Son deuxième livre, Reflets dans un œil d’or (Reflections in a Golden Eye) fit scandale en 1941. Cette œuvre morbide rode en effet dans les zones troubles du voyeurisme, de l’homosexualité, de la mutilation. Mais cette histoire d’un officier amoureux de l’amant de sa femme préfigure les complexités freudiennes du roman contemporain. « C’est, dit Tennessee Williams, l’une des œuvres les plus puissantes et les plus pures écrites dans la perspective panique qui est au cœur de ce qu’il y a de plus significatif dans l’art moderne, depuis le Guernica de Picasso jusqu’aux caricatures de Charles Addams. »

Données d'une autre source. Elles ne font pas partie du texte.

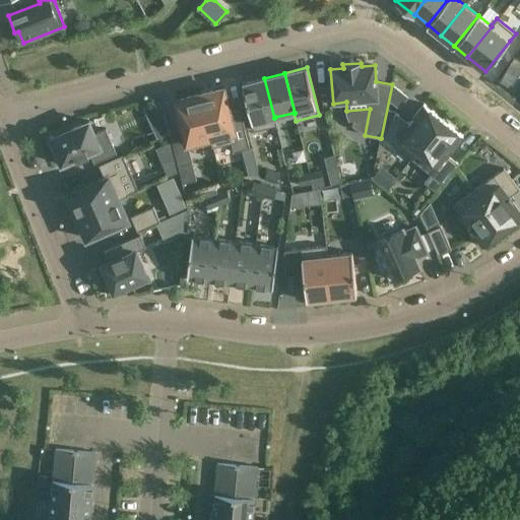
[(274,118),(264,78),(243,83),(254,131),(277,125),(275,117),(274,118)]
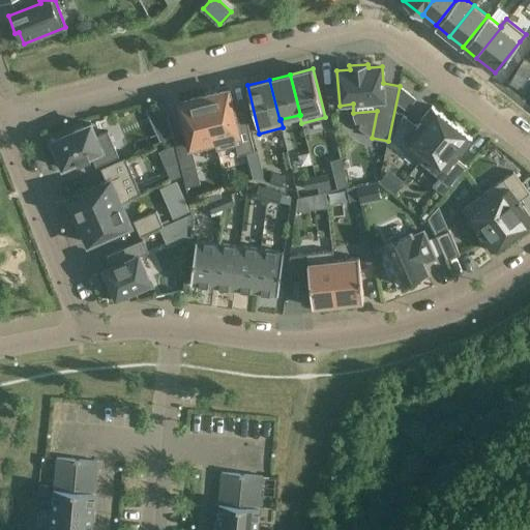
[(228,90),(204,96),(215,140),(214,141),(216,150),(236,145),(238,154),(255,150),(244,111),(234,114),(228,90)]
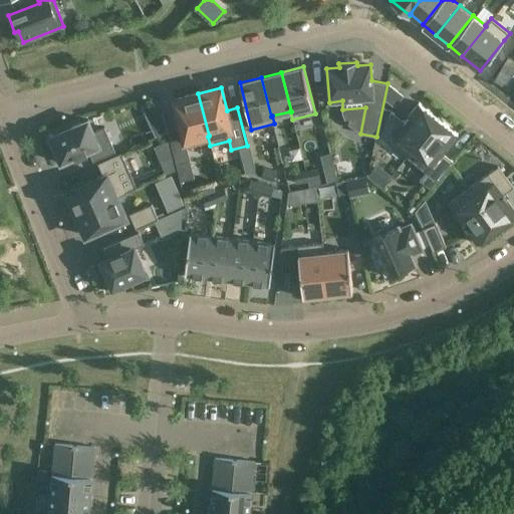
[(184,137),(171,141),(177,164),(191,160),(186,142),(208,137),(209,136),(198,93),(175,98),(184,137)]
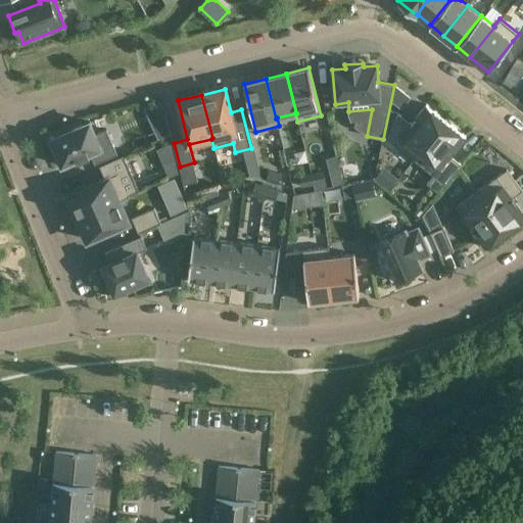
[(415,159),(446,121),(426,104),(411,124),(398,113),(387,138),(415,159)]
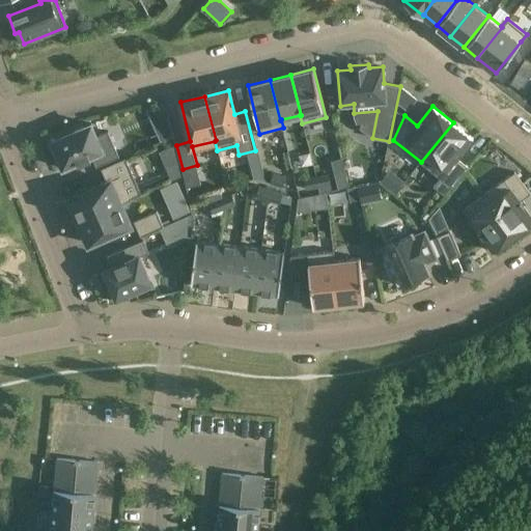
[(453,122),(421,162),(440,177),(434,186),(444,195),(451,187),(468,166),(457,158),(473,138),(453,122)]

Au cœur du troisième livre, Frankie Addams (The Member of the Wedding, 1946), qui fut adapté à la scène par l’auteur en 1950, on retrouve le même problème de l’intrusion de la communication. Frankie, sœur du marié, exclue du couple, essaie de s’insérer dans leur matrimoniat : « Mon malheur, dit-elle, c’est que pendant longtemps je n’ai été qu’un « Je ». Les autres peuvent dire « Nous ». Tout le monde a droit à un Nous, sauf Moi. » Le problème de la communication est ici réduit à une vertigineuse simplicité métaphysique.
Avec son quatrième livre, la Ballade du café triste (The Ballad of the Sad Café, 1951), Carson McCullers parvient enfin à formuler l’inéluctable contradiction de toute communication : un ardent désir de l’autre et une inéluctable volonté d’amour solitaire. « L’amour, écrit-elle alors, est une expérience commune à deux personnes ; mais cette communauté d’expérience n’implique pas une similitude d’expérience. Il y a l’amant et l’aimé. Ils viennent l’un et l’autre de contrées bien différentes. Souvent l’aimé n’est que ce qui déclenche l’amour lentement accumulé dans le cœur de celui qui aime. Quiconque a aimé sait que l’amour est une chose solitaire. [...] La vérité brutale, c’est que, en secret, le fait d’être aimé est intolérable pour beaucoup d’entre nous. L’aimé craint et déteste celui qui l’aime, non sans raisons. Car celui qui aime essaie toujours de déchiqueter l’aimé. Il est à l’affût du moindre contact avec lui, même si cette expérience ne peut lui apporter que de la souffrance. » La Ballade du café triste fut adaptée au théâtre en 1963 par Edward Albee.
Dans le cinquième et dernier livre de Carson McCullers, l’Horloge sans aiguilles (Clock without Hands, 1961), on retrouve les mêmes thèmes et les mêmes personnages. Autour d’un enfant gravitent les personnages incohérents de la comédie humaine, cherchant à accrocher leur détresse à l’imposture d’une quelconque communication humaine.
On a appelé les textes de Carson McCullers des enfantines. On y trouve en effet à la fois l’éblouissement poétique, la volonté de vivre et la détresse de l’innocence trahie. L’analyse de Carson McCullers se trouve à la pierre d’angle où la poésie et la métaphysique, la logique et la pensée mythique, la raison et l’amour, l’Irlande et le sud des États-Unis se rejoignent et s’affrontent dans le débat toujours recommencé des sexes et de l’amour.
J. C.
O. W. Evans, The Ballad of Carson McCullers, a Biography (New York, 1965). / L. Graver, Carson McCullers (Minneapolis, 1969).